Which way did you turn your head whilst you were concentrating? If you are right handed you probably turned your head slightly to the left. Leftys turn their head slightly to the right.

...I've absolutely no idea what happens if you're ambidextrous.

January 11, 2008

Bob the Triffid

Drunkeness level 0/5

I've had my firstly fatherly style concerned moment this morning. Bob the Triffid needed dead-heading.

I knew this day would come, but it was quite traumatic taking off the flower heads that were looking the worst for wear. His leaves and stems all seem very healthy, so I'm quite pleased with myself. It's been about 3 weeks so far, and he's still alive. He still has three flowers left on him as well, so he's not completely naked.

I turned his pot round 180 degrees this morning too, so his back can get a suntan for a while.

I'll keep you posted on future developments as and when they arise. I'll post a new portrait of him too next time he requires attention.

.....I wonder if he's lonely? Should I buy him a lady plant to chat to?

January 10, 2008

The pitfalls of being sinister

Drunkeness level 0/5 (hang-over level 4/5)

It would seem that me being a south-paw (left-handed in other words) has now been linked to schizophrenia. http://news.bbc.co.uk/1/hi/health/6923577.stm

In the past, being a lefty has also been linked to a higher accident rate in the home, shorter life expectancy and smaller than average sized genitalia (actually I made that last one up, but I need to find some excuse!)

We left-handed people are a silent minority who are discriminated against on an almost daily basis. Nothing on a large scale like bank-loans or job vacancies, but a whole basket-full of everyday tasks.
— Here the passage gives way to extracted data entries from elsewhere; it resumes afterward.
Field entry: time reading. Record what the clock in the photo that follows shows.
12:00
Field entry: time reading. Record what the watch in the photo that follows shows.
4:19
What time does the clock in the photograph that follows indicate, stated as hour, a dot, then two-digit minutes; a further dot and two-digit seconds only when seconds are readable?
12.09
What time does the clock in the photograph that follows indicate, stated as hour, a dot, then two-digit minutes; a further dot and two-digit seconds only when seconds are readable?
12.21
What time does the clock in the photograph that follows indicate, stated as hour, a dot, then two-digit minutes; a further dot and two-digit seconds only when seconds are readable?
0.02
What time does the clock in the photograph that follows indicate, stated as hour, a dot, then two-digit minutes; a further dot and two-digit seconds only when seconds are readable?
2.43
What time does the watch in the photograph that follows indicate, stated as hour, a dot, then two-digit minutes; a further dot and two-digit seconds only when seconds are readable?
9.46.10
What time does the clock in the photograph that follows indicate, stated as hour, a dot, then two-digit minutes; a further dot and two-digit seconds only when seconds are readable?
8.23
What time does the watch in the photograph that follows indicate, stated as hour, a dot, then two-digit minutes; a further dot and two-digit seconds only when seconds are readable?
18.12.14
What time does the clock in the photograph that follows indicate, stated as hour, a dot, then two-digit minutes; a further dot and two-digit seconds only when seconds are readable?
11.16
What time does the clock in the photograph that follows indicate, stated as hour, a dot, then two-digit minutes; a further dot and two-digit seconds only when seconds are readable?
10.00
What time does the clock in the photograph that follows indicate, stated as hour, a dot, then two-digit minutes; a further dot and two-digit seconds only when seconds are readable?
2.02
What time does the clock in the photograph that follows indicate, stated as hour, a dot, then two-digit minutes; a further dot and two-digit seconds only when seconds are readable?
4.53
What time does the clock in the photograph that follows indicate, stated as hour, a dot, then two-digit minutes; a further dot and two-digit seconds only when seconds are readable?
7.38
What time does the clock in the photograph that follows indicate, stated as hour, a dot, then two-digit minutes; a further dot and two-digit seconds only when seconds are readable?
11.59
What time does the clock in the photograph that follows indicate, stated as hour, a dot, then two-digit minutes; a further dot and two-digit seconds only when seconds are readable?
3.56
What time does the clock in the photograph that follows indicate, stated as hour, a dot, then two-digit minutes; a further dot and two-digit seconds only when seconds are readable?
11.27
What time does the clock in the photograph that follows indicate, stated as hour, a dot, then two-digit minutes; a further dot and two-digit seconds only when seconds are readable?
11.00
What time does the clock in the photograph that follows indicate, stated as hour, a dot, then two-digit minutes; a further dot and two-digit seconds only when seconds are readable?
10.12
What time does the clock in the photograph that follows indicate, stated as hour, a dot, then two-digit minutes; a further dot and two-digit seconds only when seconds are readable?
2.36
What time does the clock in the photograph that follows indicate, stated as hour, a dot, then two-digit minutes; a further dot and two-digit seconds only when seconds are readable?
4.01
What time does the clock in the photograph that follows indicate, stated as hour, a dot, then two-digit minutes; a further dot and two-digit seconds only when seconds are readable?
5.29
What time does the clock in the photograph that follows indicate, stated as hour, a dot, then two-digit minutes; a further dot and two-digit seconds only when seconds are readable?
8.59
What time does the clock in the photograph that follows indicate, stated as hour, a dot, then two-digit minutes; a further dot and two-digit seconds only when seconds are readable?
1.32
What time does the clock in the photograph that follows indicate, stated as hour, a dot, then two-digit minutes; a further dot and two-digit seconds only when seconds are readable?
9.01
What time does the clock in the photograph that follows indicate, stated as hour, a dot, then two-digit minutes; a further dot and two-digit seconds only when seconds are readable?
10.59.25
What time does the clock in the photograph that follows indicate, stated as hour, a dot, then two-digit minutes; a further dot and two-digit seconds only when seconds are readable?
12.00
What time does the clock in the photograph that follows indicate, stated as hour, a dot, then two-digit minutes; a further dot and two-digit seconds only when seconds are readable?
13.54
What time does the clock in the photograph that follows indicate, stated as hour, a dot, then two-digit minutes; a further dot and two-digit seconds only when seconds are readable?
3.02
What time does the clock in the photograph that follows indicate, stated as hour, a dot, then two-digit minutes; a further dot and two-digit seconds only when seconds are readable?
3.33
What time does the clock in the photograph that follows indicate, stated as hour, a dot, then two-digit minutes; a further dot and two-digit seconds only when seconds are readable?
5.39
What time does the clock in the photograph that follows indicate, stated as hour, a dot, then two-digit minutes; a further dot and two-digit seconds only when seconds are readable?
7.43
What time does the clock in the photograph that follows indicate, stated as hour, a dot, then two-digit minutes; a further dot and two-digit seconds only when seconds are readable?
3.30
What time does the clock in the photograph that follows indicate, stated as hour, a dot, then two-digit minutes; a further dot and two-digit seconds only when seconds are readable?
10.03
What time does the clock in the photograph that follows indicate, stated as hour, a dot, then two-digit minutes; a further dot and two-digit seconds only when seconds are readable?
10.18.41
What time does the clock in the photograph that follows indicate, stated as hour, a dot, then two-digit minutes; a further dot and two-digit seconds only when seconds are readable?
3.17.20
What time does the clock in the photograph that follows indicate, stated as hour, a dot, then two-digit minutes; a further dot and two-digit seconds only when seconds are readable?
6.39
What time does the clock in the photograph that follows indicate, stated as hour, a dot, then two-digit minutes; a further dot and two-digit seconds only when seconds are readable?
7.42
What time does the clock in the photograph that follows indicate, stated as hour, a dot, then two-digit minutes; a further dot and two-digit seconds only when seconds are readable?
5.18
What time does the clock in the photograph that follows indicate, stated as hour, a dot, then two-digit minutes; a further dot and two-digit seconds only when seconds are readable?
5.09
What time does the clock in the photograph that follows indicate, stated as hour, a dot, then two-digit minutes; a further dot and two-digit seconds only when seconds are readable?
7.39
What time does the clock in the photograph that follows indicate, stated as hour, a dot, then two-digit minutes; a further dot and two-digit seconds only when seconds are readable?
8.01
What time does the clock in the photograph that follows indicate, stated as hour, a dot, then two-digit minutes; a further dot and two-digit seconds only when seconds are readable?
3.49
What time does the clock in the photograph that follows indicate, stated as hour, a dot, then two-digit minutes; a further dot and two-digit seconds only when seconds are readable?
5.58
If you are right-handed, next time you peel a carrot or potato, try using the peeler in your left hand. Try using a handheld electrical item like a power drill that has the switches on the side. Try writing with a traditional nibbed fountain pen. Try writing the last cheque in a standard cheque book when there are 30 or 40 empty stubs still in the book. Try using a pair of kitchen scissors that have handles designed for holding all your fingers. Try using a traditional can opener. Ever noticed that computer mice are usually ergonomic? Only if you use it on the right that is. Which arm is your watch on? And if it's an analogue timepiece, would you find it as easy to wind up if it was on the other wrist?

...and funniest of all, try fanning out a hand of playing cards that only have indicies in two of the corners, the opposite way.

It's a minefield out there.

January 05, 2008

The Birds



Drunkeness level 0/5
This morning I managed to recreate a scene made famous by one of my favourite directors. The Birds by Alfred Hitchcock. If you haven't seen the film, I highly recommend it. The scene in question is when Tippi Hedren is outside the school and the birds begin to gather one by one on the climbing frame behind her. When the frame is full, and they try to evacuate the children they attack.

Anyway, I digress. This morning I did my bit for mother nature by cutting up all the crusts of homemade bread I had in my bread bin and putting them in a carrier bag. On the way to work, as I walked through the park, I left a trail behind me for the wildlife to feast on. (Actually I felt a bit like Hansel and Gretel heading to the gingerbread cottage but without the lederhosen)


I turned round and saw one magpie attempting to pick up a chunk of bread. Obviously what I defined as 'small chunks' when I was cutting up the bread was not the definition this bird would have used!

I moved on, sowing the crumbs as I went, and turned round again. Now there were three magpies and a HUGE seagull following me. I'd gone from Hansel and Gretel to the Pied Pier of Hamelin, swapping rats for birdlife.

As I got to the end of the park, I still had a handful of cubes left so I made a little pile near a park bench and table. I turned round once more, only to see a flock of seagulls, a multitude of magpies, two or three blackbirds, a handful of wood pigeons and one tiny sparrow (I think he was lost, or he was only there as a guest of one of the blackbirds).

Needless to say I dumped the empty bad in a nearby bin and made a swift exit. I wasn't about to find out what effect two-week old homemade bread has on a city dwelling seagull.



Hitchcock would have been proud of me, and I didn't need trained creatures or plastic replicas either.